Laurent Hoebrechts
Laurent Hoebrechts Journaliste musique

LE GÉNIAL MADLIB FILE DES PRODUCTIONS SUR MESURE AU RAPPEUR FREDDIE GIBBS. UN DISQUE DE GANGSTA RAP WEST COAST AUX GROOVES SOMBRES ET MÉCHAMMENT CLASSIEUX.

« Pinata »

Freddie Gibbs & Madlib

DISTRIBUÉ PAR MADLIB INVAZION/ V2.

8

En 2004, le producteur Madlib faisait équipe avec MF Doom, le mystérieux rappeur au masque de fer. Sous le nom de Madvillain, la paire sortait l’insubmersible Madvillainy. Dix ans plus tard, le disque fait définitivement figure de classique du rap -récemment, Neneh Cherry en reprenait par exemple le morceau Accordion. Beats crapuleux de l’un, rap ombrageux de l’autre: la recette faisait des étincelles. Un vrai sommet de hip hop poisseux.
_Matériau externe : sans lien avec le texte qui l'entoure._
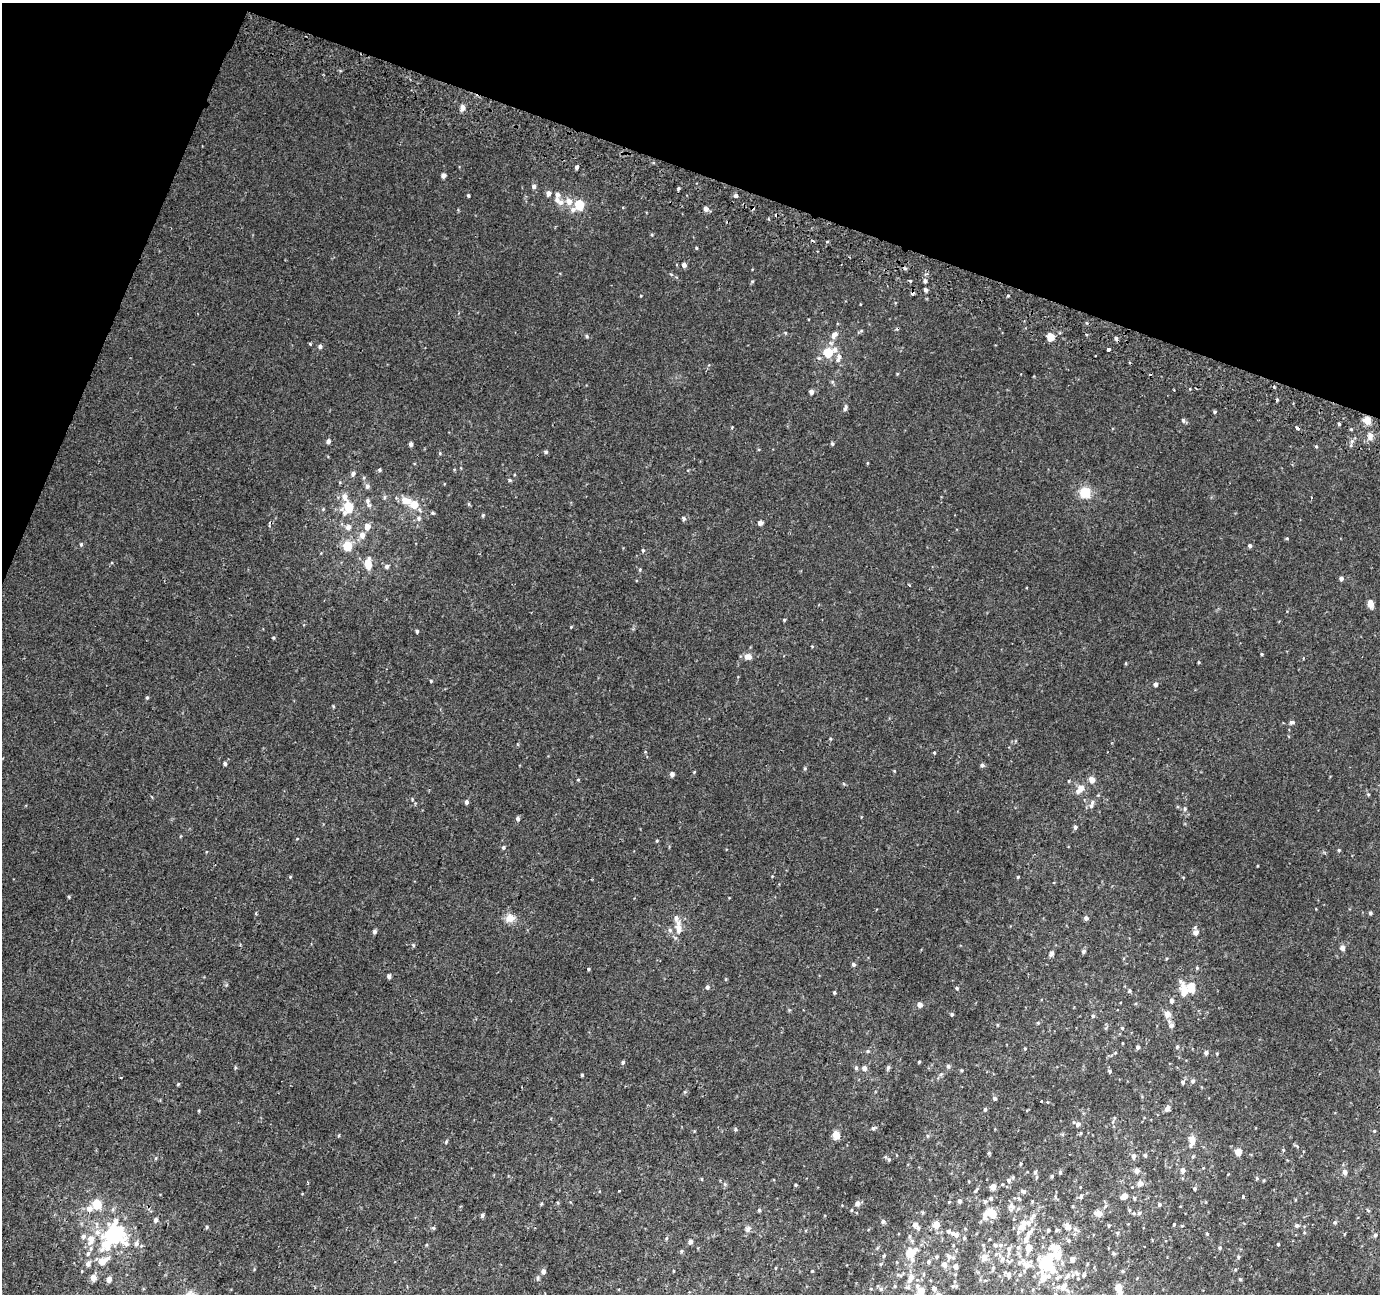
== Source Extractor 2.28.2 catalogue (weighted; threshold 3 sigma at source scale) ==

Depuis, Madlib (alias Otis Jackson Jr, 1973) a continué son travail de sape, collectionneur de sons et de grooves décalés, toujours à la recherche du sample qui fait mouche -voir sa série Madlib Medecine Show, qui fouinait aussi bien du côté des musiques brésiliennes qu’africaines ou du jazz… Hyper productif, il avait sorti un album l’an dernier sous l’alias Quasimoto (Yessir Whatever). Quelques mois plus tard, il revient déjà. De nouveau sous la forme d’un duo, mais cette fois en compagnie de Freddie Gibbs. L’association avec le rappeur de l’Indiana ne tenait pas forcément de l’évidence. Dès le morceau Scarface, pourtant, la combinaison coule de source. Le morceau a en outre l’avantage de poser directement le propos, si ce n’était pas assez clair. Gibbs, dont le grain et le flow rappellent par moments ceux de Tupac Shakur: « Ce disque est comme un film de gangster blaxploitation. »

California Love

La méthode de travail adoptée par les deux protagonistes est on ne peut plus souple. Madlib file les grooves, dans lesquels Gibbs pioche selon l’inspiration. Pas besoin de discuter davantage, le programme du jour est limpide pour tout le monde. (Cocaine) Pinata fait dans le rap west coast abrasif et paranoïaque. Un peu crâneur, un peu gangsta, sans jamais glisser dans la farce. Sans céder non plus à l’abstraction: quoiqu’il arrive, les productions de Madlib gardent cette souplesse, ce groove élastique et vénéneux, que vient régulièrement éclairer un échantillon soul (Robes, Shame, Watts… ).

La collaboration baptisée MadGibbs a par ailleurs le mérite de répondre parfaitement aux attentes générées par son titre. Avec ses 17 morceaux, Pinata ressemble en effet régulièrement à une grosse baudruche en papier mâché multicolore, remplie de surprises en tous genres. Les invités défilent, et quasi aucun faux pas. Sur High, c’est Danny Brown qui régale, parfait contrepoint au cool traînant de Gibbs. Rappelant vaguement une version plombée de California Love qui se serait perdue sur Only Built 4 Cuban Linx, Bom voit justement débarquer Raekwon du Wu Tang Clan. Sur le morceau éponyme de clôture, ils sont carrément sept à se partager le micro, dont Domo Genesis ou Mac Miller.

Malgré le casting pléthorique, Pinata réussit pourtant à ne pas se disperser, comme trop d’albums hip hop. Les vraies vedettes du disque restent en effet toujours Madlib et Gibbs, yin et yang d’un disque rap de première bourre.